Machine Learning Driven Surface-Enhanced Raman Scattering Optophysiology Reveals Multiplexed Metabolite Gradients Near Cells.

The extracellular environment is a complex medium in which cells secrete and consume metabolites. Molecular gradients are thereby created near cells, triggering various biological and physiological responses. However, investigating these molecular gradients remain challenging since current tools are ill-suited, provide poor temporal and special resolution while also being destructive. Herein, we report the development and application of a machine learning approach in combination with a surface enhanced Raman spectroscopy (SERS) nanoprobe to measure simultaneously the gradients of at least eight metabolites in vitro nearby different cell lines. We found significant increase in secretion, or consumption of lactate, glucose, ATP, glutamine and urea within 20 microns from the cells surface compared to the bulk.

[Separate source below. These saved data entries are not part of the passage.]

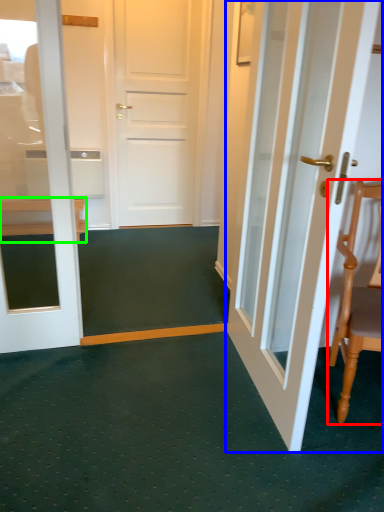
Question: Which object is the farthest from chair (highlighted by a red box)? Choose among these: door (highlighted by a blue box) or furniture (highlighted by a green box).

Choices:
 (A) door
 (B) furniture

Answer: (B)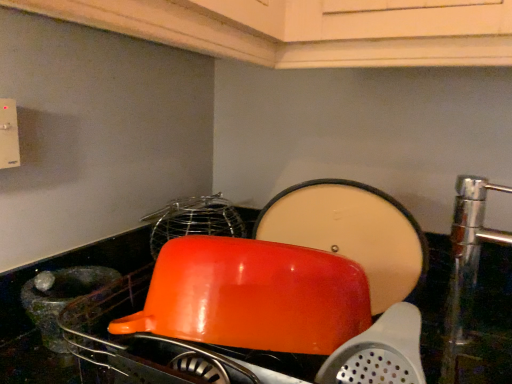
Question: Is glossy plastic bowl at center shorter than glossy orange bowl at center?

Choices:
 (A) yes
 (B) no

Answer: (B)

Question: Is glossy plastic bowl at center positioned beyond the bounds of glossy orange bowl at center?

Choices:
 (A) yes
 (B) no

Answer: (A)

Question: Is glossy plastic bowl at center wider than glossy orange bowl at center?

Choices:
 (A) no
 (B) yes

Answer: (B)

Question: From the image's perspective, is glossy plastic bowl at center below glossy orange bowl at center?

Choices:
 (A) no
 (B) yes

Answer: (B)

Question: Can you confirm if glossy plastic bowl at center is positioned to the right of glossy orange bowl at center?

Choices:
 (A) no
 (B) yes

Answer: (B)

Question: Relative to translucent glass mortar at left, is glossy plastic bowl at center in front or behind?

Choices:
 (A) behind
 (B) front

Answer: (B)

Question: Looking at their shapes, would you say glossy plastic bowl at center is wider or thinner than translucent glass mortar at left?

Choices:
 (A) thin
 (B) wide

Answer: (B)

Question: Would you say glossy plastic bowl at center is inside or outside translucent glass mortar at left?

Choices:
 (A) outside
 (B) inside

Answer: (A)

Question: Is glossy plastic bowl at center bigger or smaller than translucent glass mortar at left?

Choices:
 (A) small
 (B) big

Answer: (B)

Question: From the image's perspective, is glossy orange bowl at center above or below translucent glass mortar at left?

Choices:
 (A) above
 (B) below

Answer: (A)

Question: Which is correct: glossy orange bowl at center is inside translucent glass mortar at left, or outside of it?

Choices:
 (A) inside
 (B) outside

Answer: (B)

Question: Looking at the image, does glossy orange bowl at center seem bigger or smaller compared to translucent glass mortar at left?

Choices:
 (A) small
 (B) big

Answer: (B)

Question: From their relative heights in the image, would you say glossy orange bowl at center is taller or shorter than translucent glass mortar at left?

Choices:
 (A) tall
 (B) short

Answer: (A)

Question: In terms of width, does glossy orange bowl at center look wider or thinner when compared to glossy plastic bowl at center?

Choices:
 (A) thin
 (B) wide

Answer: (A)

Question: Is point (287, 283) positioned closer to the camera than point (498, 286)?

Choices:
 (A) closer
 (B) farther

Answer: (A)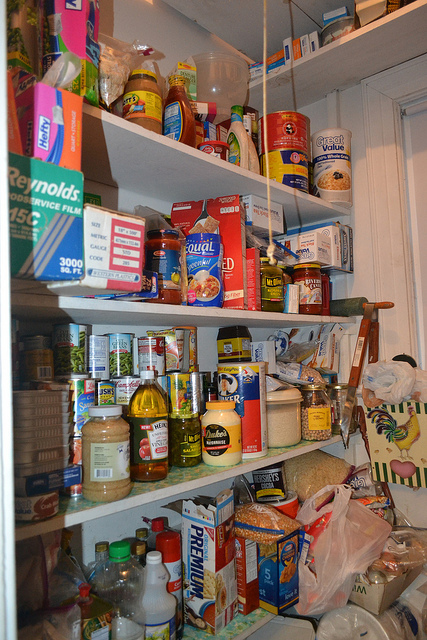
Find the location of a particular element. This screenshot has width=427, height=640. jar is located at coordinates tap(107, 454).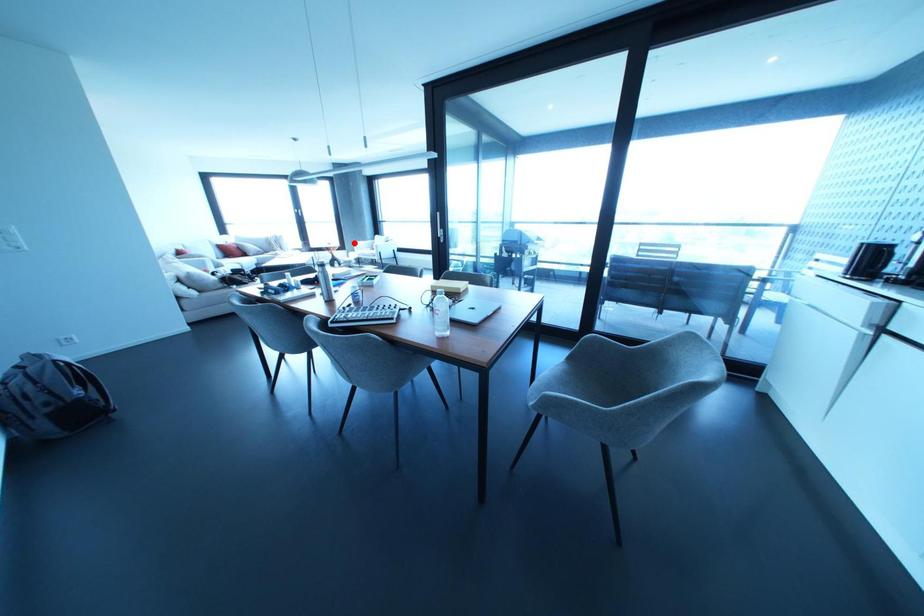
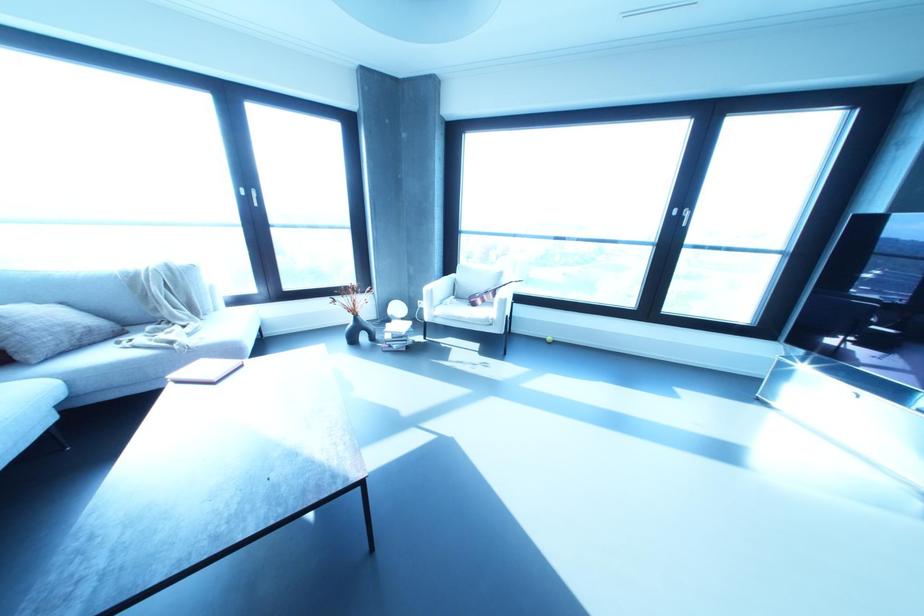
Question: I am providing you with two images of the same scene from different viewpoints. Image1 has a red point marked. In image2, the corresponding 3D location appears at what relative position? Reply with the corresponding letter.

Choices:
 (A) Closer
 (B) Farther

Answer: (B)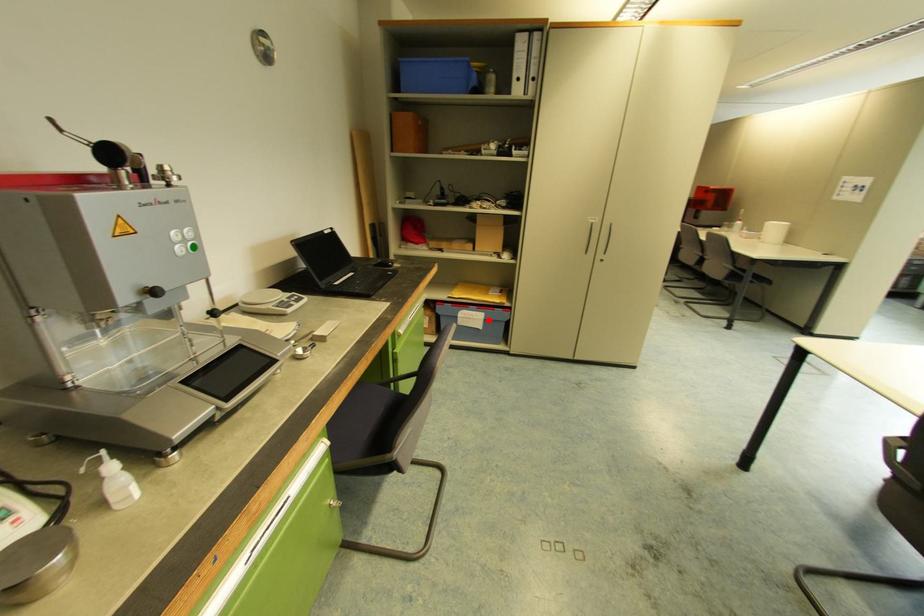
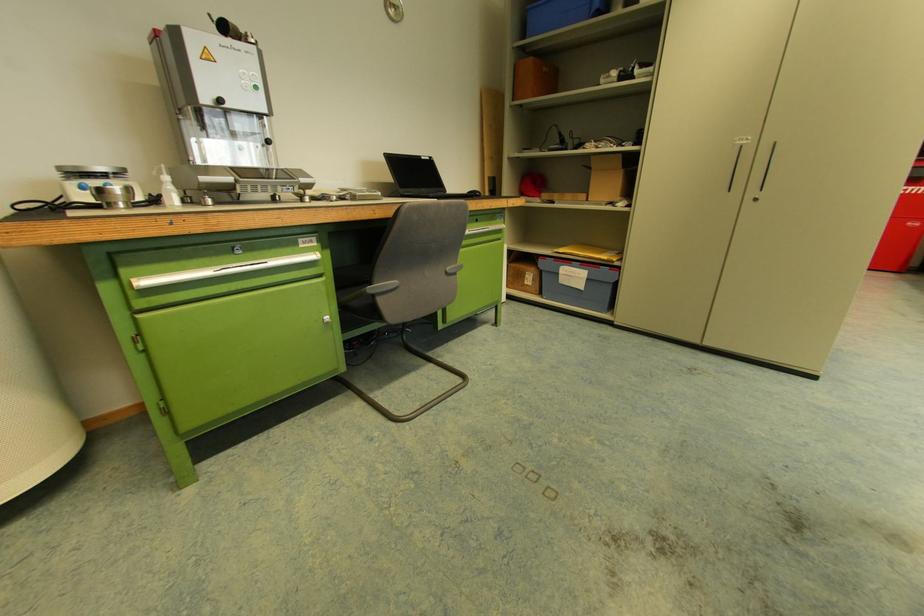
Find the pixel in the second image that matches the highlighted location in the first image.

(591, 280)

We also observed that cancerous cells (HeLa) compared to fibroblast (REF52) have a greater glycolytic rate, expected by this phenotype. Endothelial (HUVEC) and HeLa cells exhibited significant increase in extracellular ATP compared to the control, shining light on the implication of extracellular ATP within the cancer local environment. Machine-learning driven SERS optophysiology is generally applicable to metabolites involved in cellular processes, providing a general platform to study cell biology.